UEFA elite referee category is a referee category which represents the top classification of football referees in Europe. It belongs to the Union of European Football Associations (UEFA) and actually includes the most experienced referees in the global football.

Referees in this category are eligible to officiate the most important matches in UEFA club and international competitions, including the UEFA Champions League and UEFA European Championship.

== Overview ==
UEFA operates a hierarchical referee classification system designed to assess officials based on performance, experience, physical fitness, and consistency. This elite category represents the top tier of this system and consists of a limited number of highly experienced football referees from UEFA member associations who have demonstrated sustained excellence at both domestic and international level.

Referees in the elite category are normally appointed to officiate:
- UEFA Champions League knockout-stage matches.
- UEFA Europa League and UEFA Conference League decisive fixtures.
- UEFA national team competitions, including the UEFA European Championship.

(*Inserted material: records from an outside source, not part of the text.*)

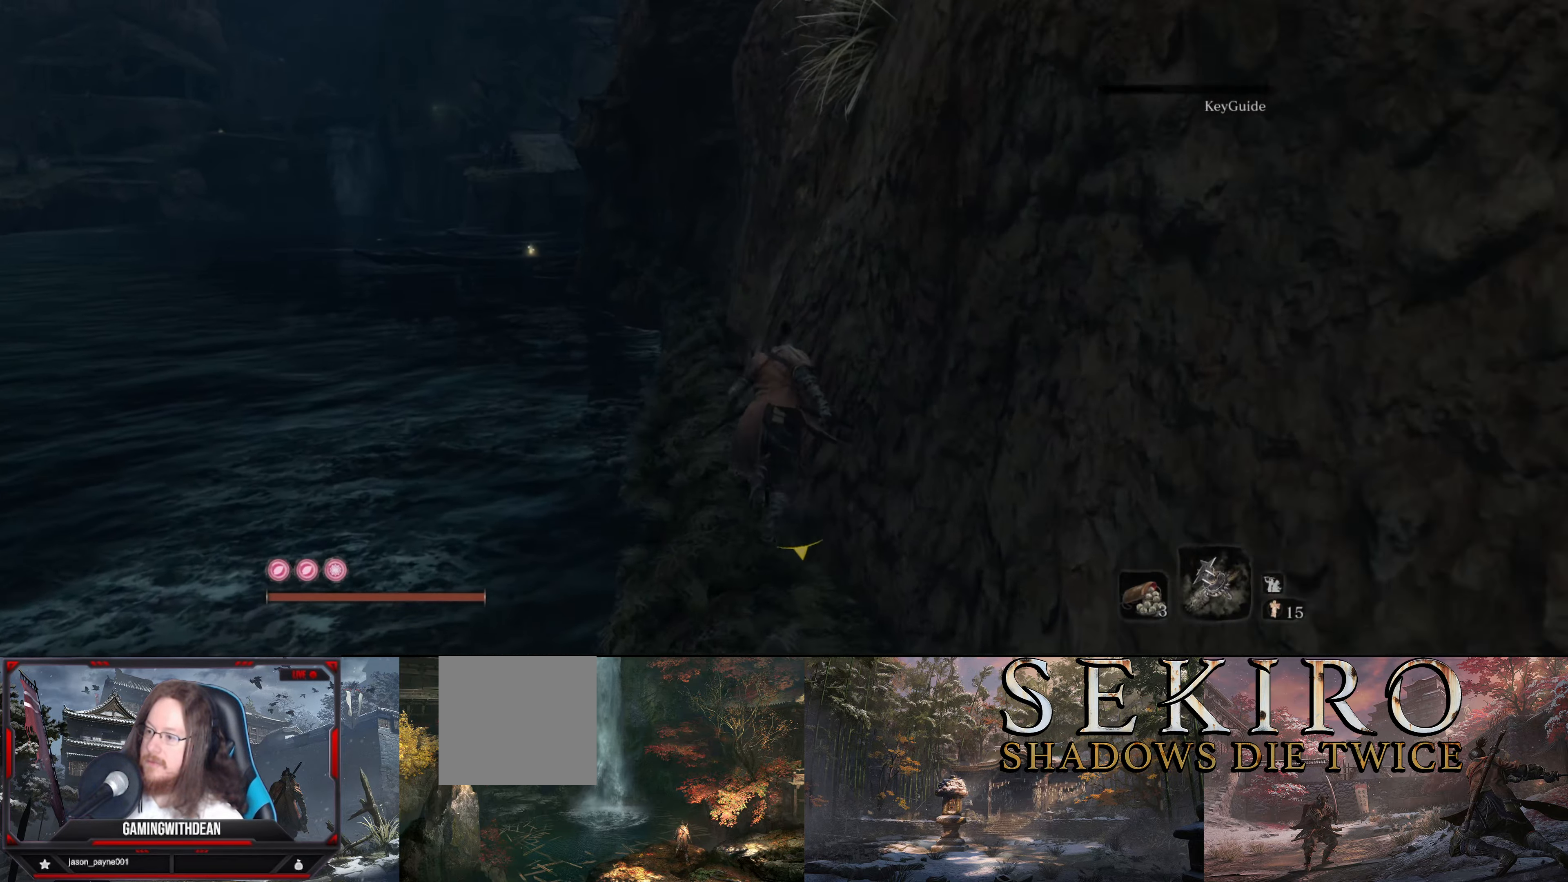
{"buttons": ["B"], "left_stick": "up", "right_stick": "down-right", "events": [[367, "right_stick", "down-right"]]}
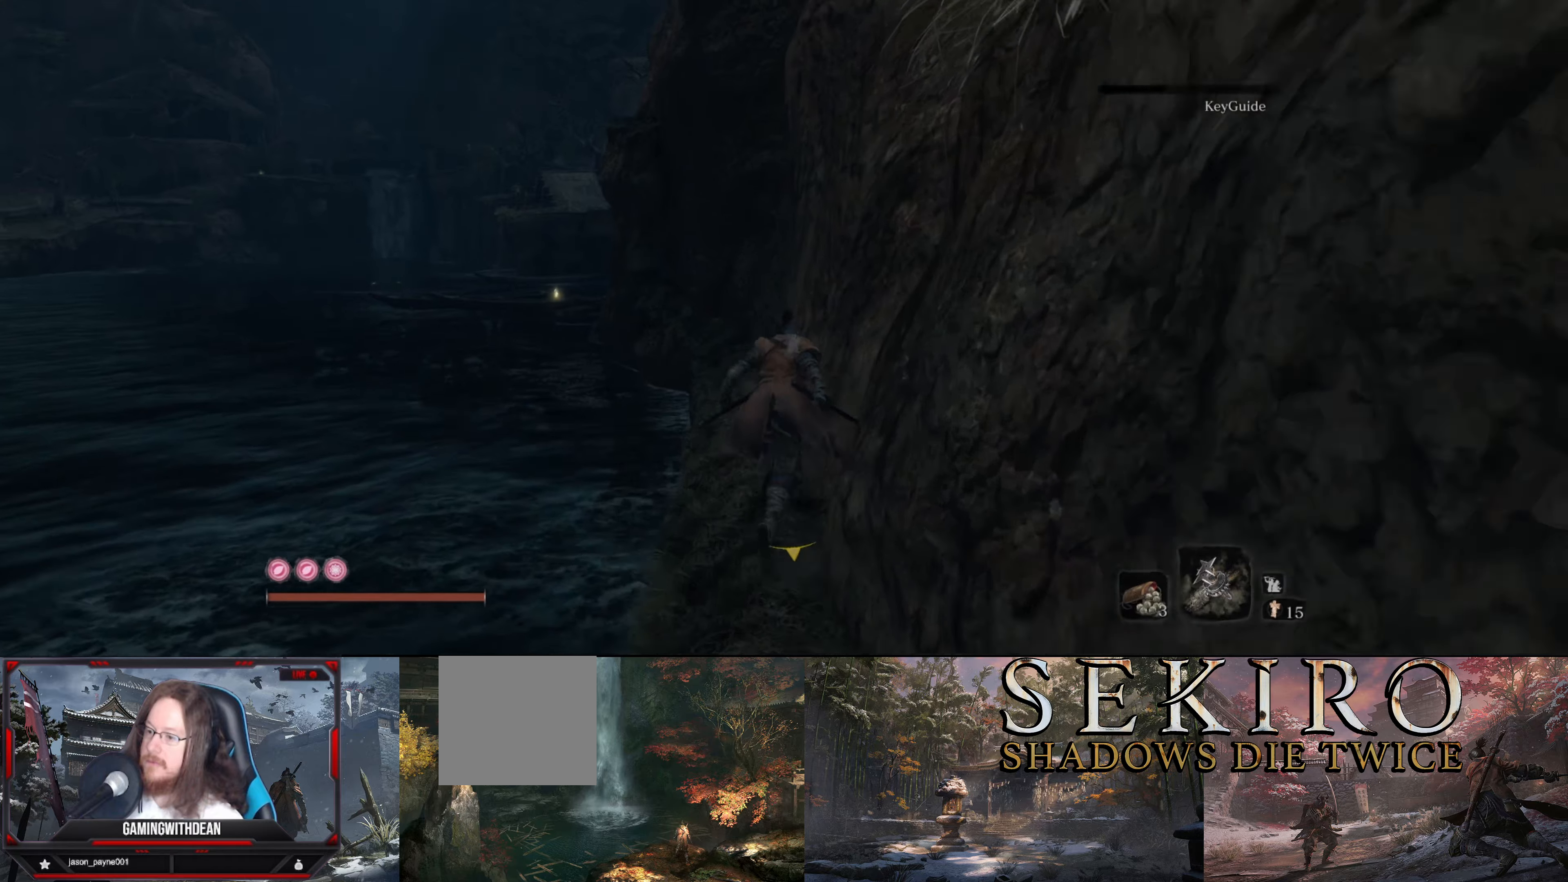
{"buttons": ["B"], "left_stick": "up", "right_stick": "down-right", "events": []}
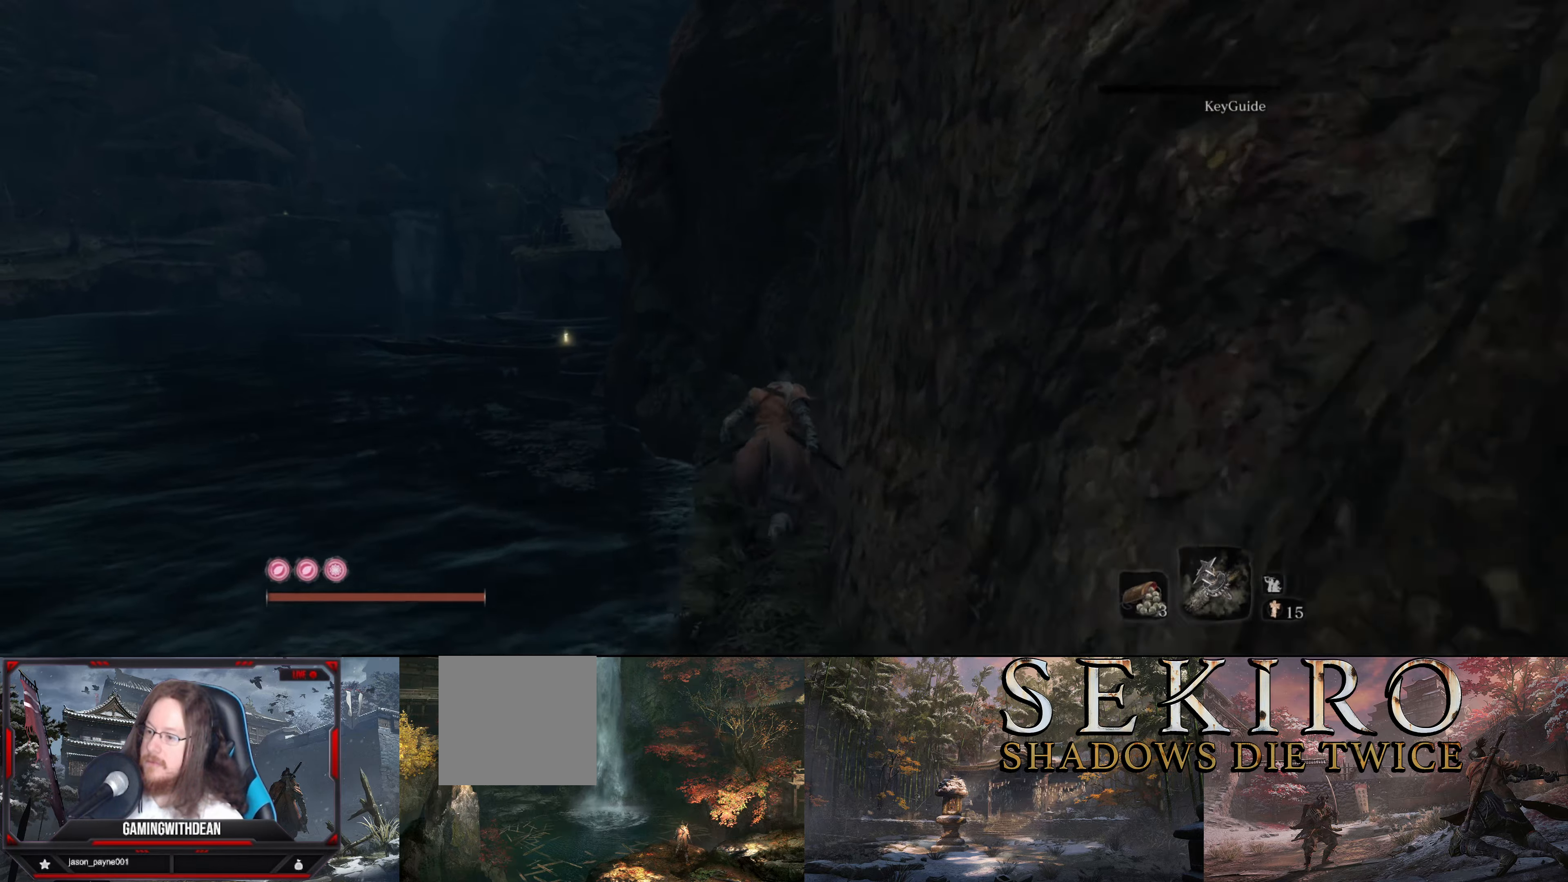
{"buttons": ["B"], "left_stick": "up", "right_stick": "center", "events": [[334, "right_stick", "center"]]}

Match appointments are made by the UEFA Referees Committee following assessments by referee observers and performance analysis.

== Selection criteria ==
Promotion to the UEFA elite referee category is based on several factors, including:
- Consistently high performance evaluations in UEFA competitions
- Experience in top domestic leagues
- Physical fitness and technical competence
- Ability to manage high-pressure and high-profile matches

Referees are reviewed annually and may be promoted to or removed from the elite category depending on performance assessments.